Neue Verkehrszeichen für die A1 zwischen Westhofener Kreuz und Kreuz Dortmund/Unna

hzEinschränkungen möglich

Auf der A1 werden zwischen beiden Autobahnkreuzen die digitalen Tempoanzeigen ausgetauscht. Bis Mitte Oktober soll die neue Technik in Betrieb sein. Es gibt Einschränkungen für Autofahrer.

Schwerte, Westhofen

, 25.09.2019, 05:00 Uhr / Lesedauer: 2 min

Erneut kommt es auf der A1 in Fahrtrichtung Köln zu Arbeiten und Verkehrsbeeinträchtigungen. Das teilte Straßen.NRW am Montag mit. In den kommenden Tagen werden die digitalen Wechselverkehrszeichen zwischen dem Autobahnkreuz Dortmund/Unna und dem Westhofener Kreuz erneuert. Die Arbeiten beginnen ab Donnerstag, 26. September, und sollen in der dritten Oktoberwoche abgeschlossen werden.

Die installierten Wechselverkehrszeichen stammen aus dem Jahr 1997, einige von ihnen sind nicht mehr gut erkennbar oder es gibt keine Ersatzteile bei einem eventuellen Defekt. Deswegen sollen nun alle acht Brücken auf diesem Stück erneuert werden.

„Mit der nun anstehenden Erneuerung werden die Anzeigen derart ergänzt, dass künftig über jedem der drei Fahrstreifen eine Geschwindigkeit angezeigt werden kann“, heißt es von Straßen.NRW. 42 Verkehrszeichen werden insgesamt neu montiert, hinzu komme der Austausch der alten Steuerungstechnik.

Neue Anlage soll auch spontan auf Wetter reagieren

So soll die neue Anlage ab Mitte Oktober nicht nur situationsabhängige Geschwindigkeitsvorgaben machen, sondern auch vor Nebel, Nässe oder Rutschgefahr warnen.

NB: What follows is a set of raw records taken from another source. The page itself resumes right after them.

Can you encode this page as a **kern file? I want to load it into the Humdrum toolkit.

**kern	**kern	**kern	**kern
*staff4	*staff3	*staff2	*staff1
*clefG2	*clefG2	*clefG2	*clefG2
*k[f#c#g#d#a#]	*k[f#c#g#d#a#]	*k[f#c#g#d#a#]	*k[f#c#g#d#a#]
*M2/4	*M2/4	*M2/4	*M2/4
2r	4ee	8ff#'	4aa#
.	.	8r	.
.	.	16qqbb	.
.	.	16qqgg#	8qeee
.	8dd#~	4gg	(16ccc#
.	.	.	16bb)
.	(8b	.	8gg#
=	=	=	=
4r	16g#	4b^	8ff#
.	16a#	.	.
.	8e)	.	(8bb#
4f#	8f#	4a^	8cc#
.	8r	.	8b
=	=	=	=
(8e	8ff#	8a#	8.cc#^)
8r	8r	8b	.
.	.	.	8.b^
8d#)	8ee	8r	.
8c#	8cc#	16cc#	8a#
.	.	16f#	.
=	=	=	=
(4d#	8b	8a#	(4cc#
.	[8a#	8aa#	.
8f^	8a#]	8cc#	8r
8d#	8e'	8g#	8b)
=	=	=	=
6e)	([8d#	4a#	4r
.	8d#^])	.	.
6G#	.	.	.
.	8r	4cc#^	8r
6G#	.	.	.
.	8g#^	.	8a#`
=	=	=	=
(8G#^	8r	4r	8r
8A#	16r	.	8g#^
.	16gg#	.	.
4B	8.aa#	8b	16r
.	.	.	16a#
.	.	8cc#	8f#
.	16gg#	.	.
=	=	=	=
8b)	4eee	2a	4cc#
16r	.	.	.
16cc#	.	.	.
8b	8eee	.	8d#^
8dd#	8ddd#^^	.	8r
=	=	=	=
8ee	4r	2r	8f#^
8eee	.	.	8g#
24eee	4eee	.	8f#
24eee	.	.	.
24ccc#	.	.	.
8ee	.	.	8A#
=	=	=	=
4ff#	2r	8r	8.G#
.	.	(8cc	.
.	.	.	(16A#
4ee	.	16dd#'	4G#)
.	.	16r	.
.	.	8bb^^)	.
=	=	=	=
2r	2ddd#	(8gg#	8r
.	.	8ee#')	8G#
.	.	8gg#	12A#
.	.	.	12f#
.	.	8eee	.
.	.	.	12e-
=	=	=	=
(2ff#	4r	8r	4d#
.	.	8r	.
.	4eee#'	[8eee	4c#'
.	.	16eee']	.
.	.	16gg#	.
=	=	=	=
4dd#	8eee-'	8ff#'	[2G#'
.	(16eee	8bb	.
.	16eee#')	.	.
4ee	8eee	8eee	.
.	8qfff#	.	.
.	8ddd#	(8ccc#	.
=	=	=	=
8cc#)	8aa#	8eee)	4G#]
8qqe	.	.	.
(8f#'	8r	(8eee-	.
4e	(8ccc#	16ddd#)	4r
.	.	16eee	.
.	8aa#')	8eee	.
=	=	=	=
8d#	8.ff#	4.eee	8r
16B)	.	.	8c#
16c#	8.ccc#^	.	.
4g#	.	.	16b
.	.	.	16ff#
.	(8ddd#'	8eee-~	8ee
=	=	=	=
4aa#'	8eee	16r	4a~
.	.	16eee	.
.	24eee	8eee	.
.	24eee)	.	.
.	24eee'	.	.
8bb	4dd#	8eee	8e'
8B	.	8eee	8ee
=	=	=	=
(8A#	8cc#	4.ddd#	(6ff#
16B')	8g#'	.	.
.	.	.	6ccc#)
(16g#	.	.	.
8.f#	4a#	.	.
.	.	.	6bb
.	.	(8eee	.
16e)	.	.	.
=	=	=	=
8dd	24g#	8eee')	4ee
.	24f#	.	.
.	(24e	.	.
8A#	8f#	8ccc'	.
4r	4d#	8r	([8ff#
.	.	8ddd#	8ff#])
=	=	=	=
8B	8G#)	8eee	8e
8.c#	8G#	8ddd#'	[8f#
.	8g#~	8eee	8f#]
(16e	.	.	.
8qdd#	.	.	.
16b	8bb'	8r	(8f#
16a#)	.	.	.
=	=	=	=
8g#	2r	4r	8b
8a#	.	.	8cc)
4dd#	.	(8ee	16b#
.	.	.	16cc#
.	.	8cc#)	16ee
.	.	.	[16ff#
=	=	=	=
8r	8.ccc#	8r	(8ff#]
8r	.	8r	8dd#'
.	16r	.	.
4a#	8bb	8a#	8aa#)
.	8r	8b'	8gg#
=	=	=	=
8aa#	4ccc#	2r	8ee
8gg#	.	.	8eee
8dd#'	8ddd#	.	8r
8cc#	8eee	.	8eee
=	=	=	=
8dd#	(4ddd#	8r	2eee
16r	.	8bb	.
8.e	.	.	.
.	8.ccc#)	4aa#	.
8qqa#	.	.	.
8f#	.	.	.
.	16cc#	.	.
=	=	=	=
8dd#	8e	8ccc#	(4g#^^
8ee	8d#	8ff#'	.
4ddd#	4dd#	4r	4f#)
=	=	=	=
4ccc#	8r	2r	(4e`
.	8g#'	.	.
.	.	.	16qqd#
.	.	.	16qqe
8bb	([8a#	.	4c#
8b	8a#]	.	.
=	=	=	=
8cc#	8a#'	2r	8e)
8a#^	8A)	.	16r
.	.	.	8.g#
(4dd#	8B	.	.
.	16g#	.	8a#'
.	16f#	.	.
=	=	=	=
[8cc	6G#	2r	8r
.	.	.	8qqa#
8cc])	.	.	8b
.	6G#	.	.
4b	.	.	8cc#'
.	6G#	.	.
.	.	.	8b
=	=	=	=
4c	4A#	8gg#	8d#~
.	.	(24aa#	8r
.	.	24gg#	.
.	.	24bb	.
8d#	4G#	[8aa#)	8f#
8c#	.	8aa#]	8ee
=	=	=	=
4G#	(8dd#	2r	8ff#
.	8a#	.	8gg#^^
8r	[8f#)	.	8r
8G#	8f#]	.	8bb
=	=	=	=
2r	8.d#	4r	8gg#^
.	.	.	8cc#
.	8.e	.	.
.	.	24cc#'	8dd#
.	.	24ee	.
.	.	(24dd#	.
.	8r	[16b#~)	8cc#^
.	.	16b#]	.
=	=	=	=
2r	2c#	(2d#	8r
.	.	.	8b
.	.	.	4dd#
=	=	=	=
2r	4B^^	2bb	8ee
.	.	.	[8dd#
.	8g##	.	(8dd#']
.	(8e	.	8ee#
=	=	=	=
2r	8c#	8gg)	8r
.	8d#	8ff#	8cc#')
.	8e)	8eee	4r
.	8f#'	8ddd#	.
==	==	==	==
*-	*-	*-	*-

Die Anzeige der aktuellen Geschwindigkeit läuft im Übrigen über Induktionsstreifen in der Fahrbahn, die die Menge und Geschwindigkeit aller Verkehrsteilnehmer erfassen. „Wenn Stau am Westhofener Kreuz ist, können wir schon ab dem Kreuz Dortmund/Unna nach und nach die Geschwindigkeit drosseln“, so Thorsten Clewemann von Straßen.NRW.

Das ist der voraussichtliche Zeitplan:

  • Ab Donnerstag, 26. September, wird die Anlage zu nächst außer Betrieb genommen.
  • In der ersten und zweiten Oktoberwoche sollen alle Wechselverkehrszeichen sowie die Technik ausgetauscht werden. „Alle Arbeiten mit verkehrlichen Einschränkungen finden in den Nachtstunden statt, sodass nur mit geringfügigen Behinderungen gerechnet werden muss“, heißt es hierzu.

  • Nach Abschluss der Restarbeiten und diverser Tests ist es geplant, die Anlage bis Mitte Oktober wieder in Betrieb zu nehmen.

„Damit steht den täglich rund 110.000 Verkehrsteilnehmern in einem der höchstbelasteten Autobahn-Abschnitte in Westfalen ab Mitte Oktober eine vollfunktionsfähige Verkehrsbeeinflussungsanlage zur Verfügung“, so Clewemann. Die Gesamtmaßnahme zur Erneuerung dieser verkehrstelematischen Anlage kostet rund 570.000 Euro und wird vom Bund übernommen.